En définitive, la focalisation sur l’élection présidentielle masque un bouleversement du paysage politique états-unien. Le parti démocrate est en recul, mais plus encore les républicains modérés sont balayés par des extrémistes dénonçant Bible à la main la décadence morale et prêchant la croisade contre le « terrorisme islamique ». L’extrême droite majoritaire à l’intérieur de la majorité républicaine est en mesure de soutenir une révolution néo-conservatrice que George W. Bush n’a pas tardé à décrire. S’exprimant le 4 novembre devant la presse, le président élu a annoncé la poursuite de la « guerre contre le terrorisme », mais aussi la refonte du système fiscal et la privatisation complète des caisses de retraite.

[1] Voir notre dossier consacré aux élections états-uniennes et intitulé Élections 2004 : les États-Unis choisissent leur « commandant en chef ».

[2] Voir notre dossier Les États-Unis d’Amérique rétablissent la torture.
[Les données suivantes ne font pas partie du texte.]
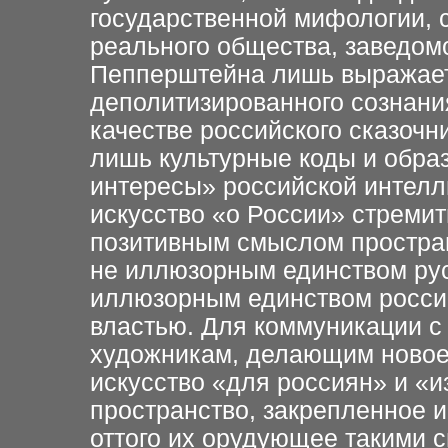
государственной мифологии, 
реального общества, заведом
Пепперштейна лишь выражае
деполитизированного сознания
качестве российского сказоч
лишь культурные коды и обра
интересы» российской интелли
искусство «о России» стреми
позитивным смыслом простра
не иллюзорным единством рус
иллюзорным единством россий
властью. Для коммуникации 
художникам, делающим новое 
искусство «для россиян» и «и
пространство, закрепленное 
оттого их орудующее такими 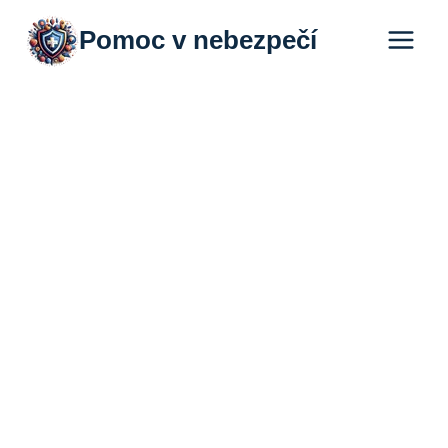
Přeskočit
Pomoc v nebezpečí
na
obsah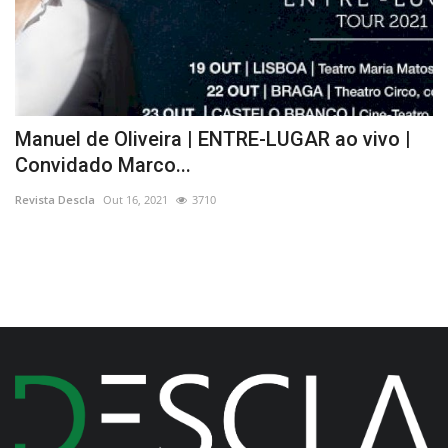
Manuel de Oliveira | ENTRE-LUGAR ao vivo |
W
Convidado Marco...
J
Revista Descla
Out 16, 2021
3710
Re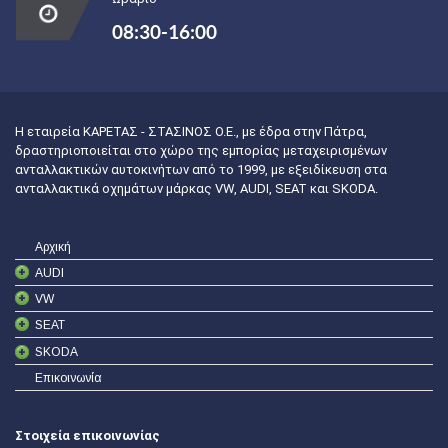
08:30-16:00
Η εταιρεία ΚΑΡΕΤΑΣ - ΣΤΑΣΙΝΟΣ Ο.Ε., με έδρα στην Πάτρα,
δραστηριοποιείται στο χώρο της εμπορίας μεταχειρισμένων
ανταλλακτικών αυτοκινήτων από το 1999, με εξειδίκευση στα
ανταλλακτικά οχημάτων μάρκας VW, AUDI, SEAT και SKODA.
Αρχική
AUDI
VW
SEAT
SKODA
Επικοινωνία
Στοιχεία επικοινωνίας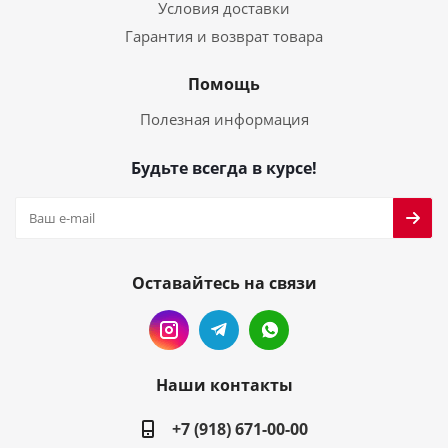
Условия доставки
Гарантия и возврат товара
Помощь
Полезная информация
Будьте всегда в курсе!
Оставайтесь на связи
Наши контакты
+7 (918) 671-00-00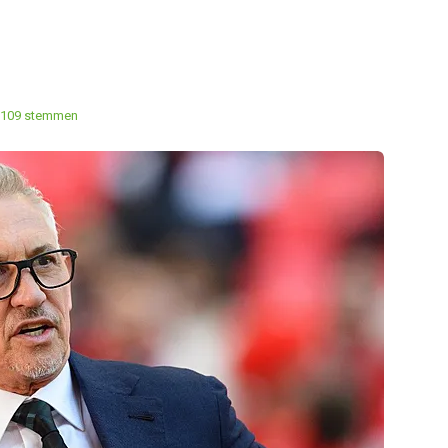
109 stemmen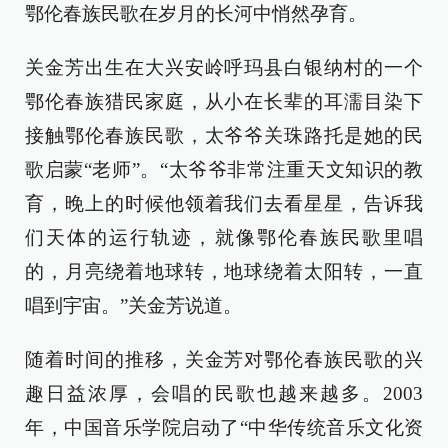
鄂伦春族民歌在岁月的长河中悄然孕育。
关金芳出生在大兴安岭呼玛县白银纳村的一个
鄂伦春族猎民家庭，从小在长辈的耳濡目染下
接触鄂伦春族民歌，太爷爷关珠路托是她的民
歌启蒙“老师”。“太爷爷非常注重天文知识的教
育，晚上的时候他领着我们去看星星，告诉我
们天体的运行轨迹，就像鄂伦春族民歌里唱
的，月亮绕着地球转，地球绕着太阳转，一直
唱到宇宙。”关金芳说道。
随着时间的推移，关金芳对鄂伦春族民歌的兴
趣日益浓厚，会唱的民歌也越来越多。2003
年，中国音乐学院启动了“中华传统音乐文化资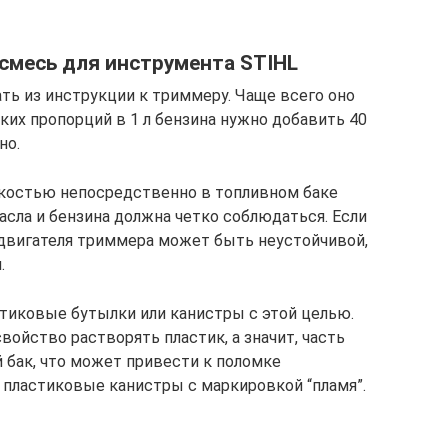
смесь для инструмента STIHL
ь из инструкции к триммеру. Чаще всего оно
 таких пропорций в 1 л бензина нужно добавить 40
но.
дкостью непосредственно в топливном баке
сла и бензина должна четко соблюдаться. Если
а двигателя триммера может быть неустойчивой,
.
тиковые бутылки или канистры с этой целью.
свойство растворять пластик, а значит, часть
 бак, что может привести к поломке
 пластиковые канистры с маркировкой “пламя”.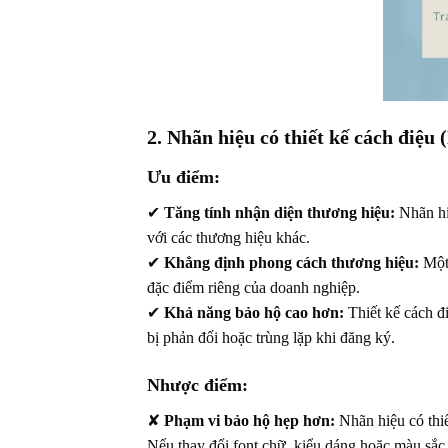
2. Nhãn hiệu có thiết kế cách điệu
Ưu điểm:
✔
Tăng tính nhận diện thương hiệu:
Nhãn hiệ
với các thương hiệu khác.
✔
Khẳng định phong cách thương hiệu:
Một 
đặc điểm riêng của doanh nghiệp.
✔
Khả năng bảo hộ cao hơn:
Thiết kế cách đi
bị phản đối hoặc trùng lặp khi đăng ký.
Nhược điểm:
✘
Phạm vi bảo hộ hẹp hơn:
Nhãn hiệu có thiế
Nếu thay đổi font chữ, kiểu dáng hoặc màu sắc, 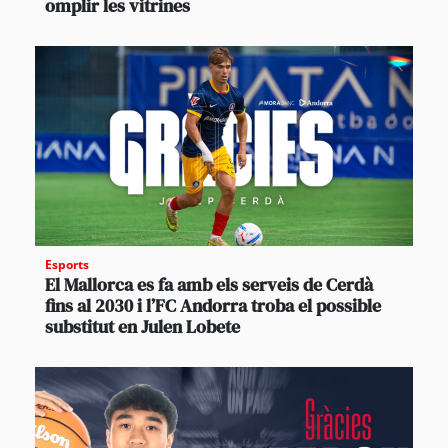
omplir les vitrines
Esports
El Mallorca es fa amb els serveis de Cerdà
fins al 2030 i l’FC Andorra troba el possible
substitut en Julen Lobete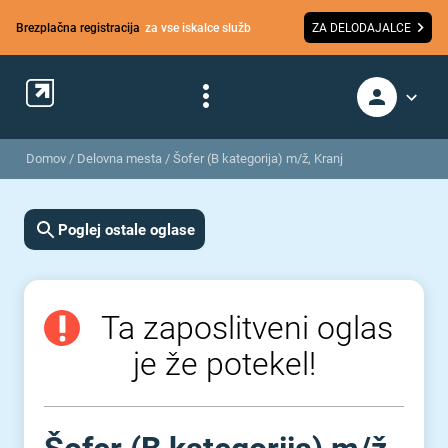
Brezplačna registracija
za vse iskalce služb
ZA DELODAJALCE
Domov
/
Delovna mesta
/
Šofer (B kategorija) m/ž, Kranj
Poglej ostale oglase
Ta zaposlitveni oglas
je že potekel!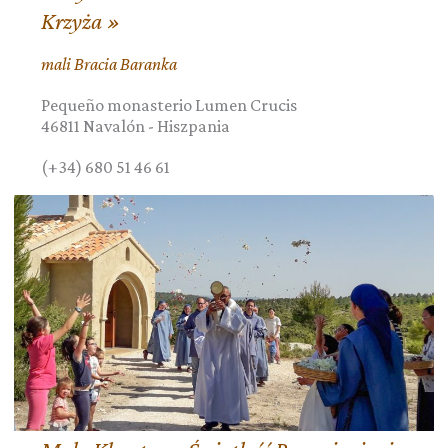
Krzyża »
mali Bracia Baranka
Pequeño monasterio Lumen Crucis
46811
Navalón
-
Hiszpania
(+34) 680 51 46 61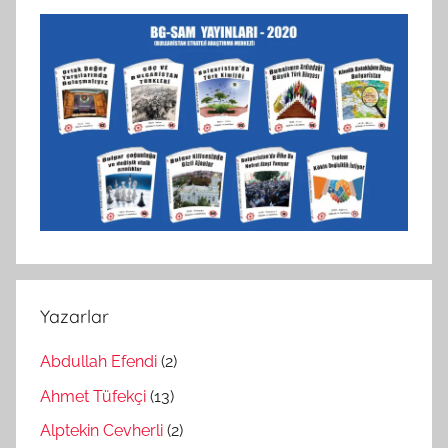
Yazarlar
Abdullah Efendi
(2)
Ahmet Tüfekçi
(13)
Alptekin Cevherli
(2)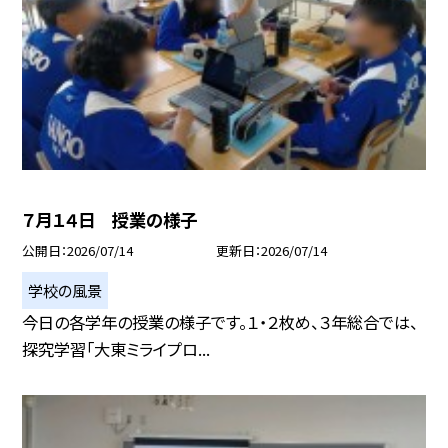
７月１４日 授業の様子
公開日
2026/07/14
更新日
2026/07/14
学校の風景
今日の各学年の授業の様子です。１・２枚め、３年総合では、
探究学習「大東ミライプロ...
[3] « Images officielles du pays de la liberté », Notes d’information du Réseau Voltaire, 22 janvier 2002.

[4] « Chasses aux sorcières, des communistes aux musulmans », par Paul Labarique, Voltaire, 24 juin 2004.

[5] « Le programme commun Bush-Kerry », Voltaire, 15 octobre 2004.

[6] Arkansas, Georgie, Kentucky, Michigan, Mississippi, Montana, Dakota du Nord, Ohio, Oklahoma, Oregon et Utah.

[7] « Une nation en guerre », Voltaire, 21 janvier 2004.

[8] Biographie de Tom Coburn, paru dans le Congressionnal Quaterly, 4 novembre 2004.

[9] Voir le cahier spécial du Washington Post intitulé « Election 2004 » et paru le 4 novembre 2004.

[10] Plus un indépendant et deux sièges restant à pourvoir.

[11] Voir le cahier spécial du Washington Post intitulé « Election 2004 » et paru le 4 novembre 2004.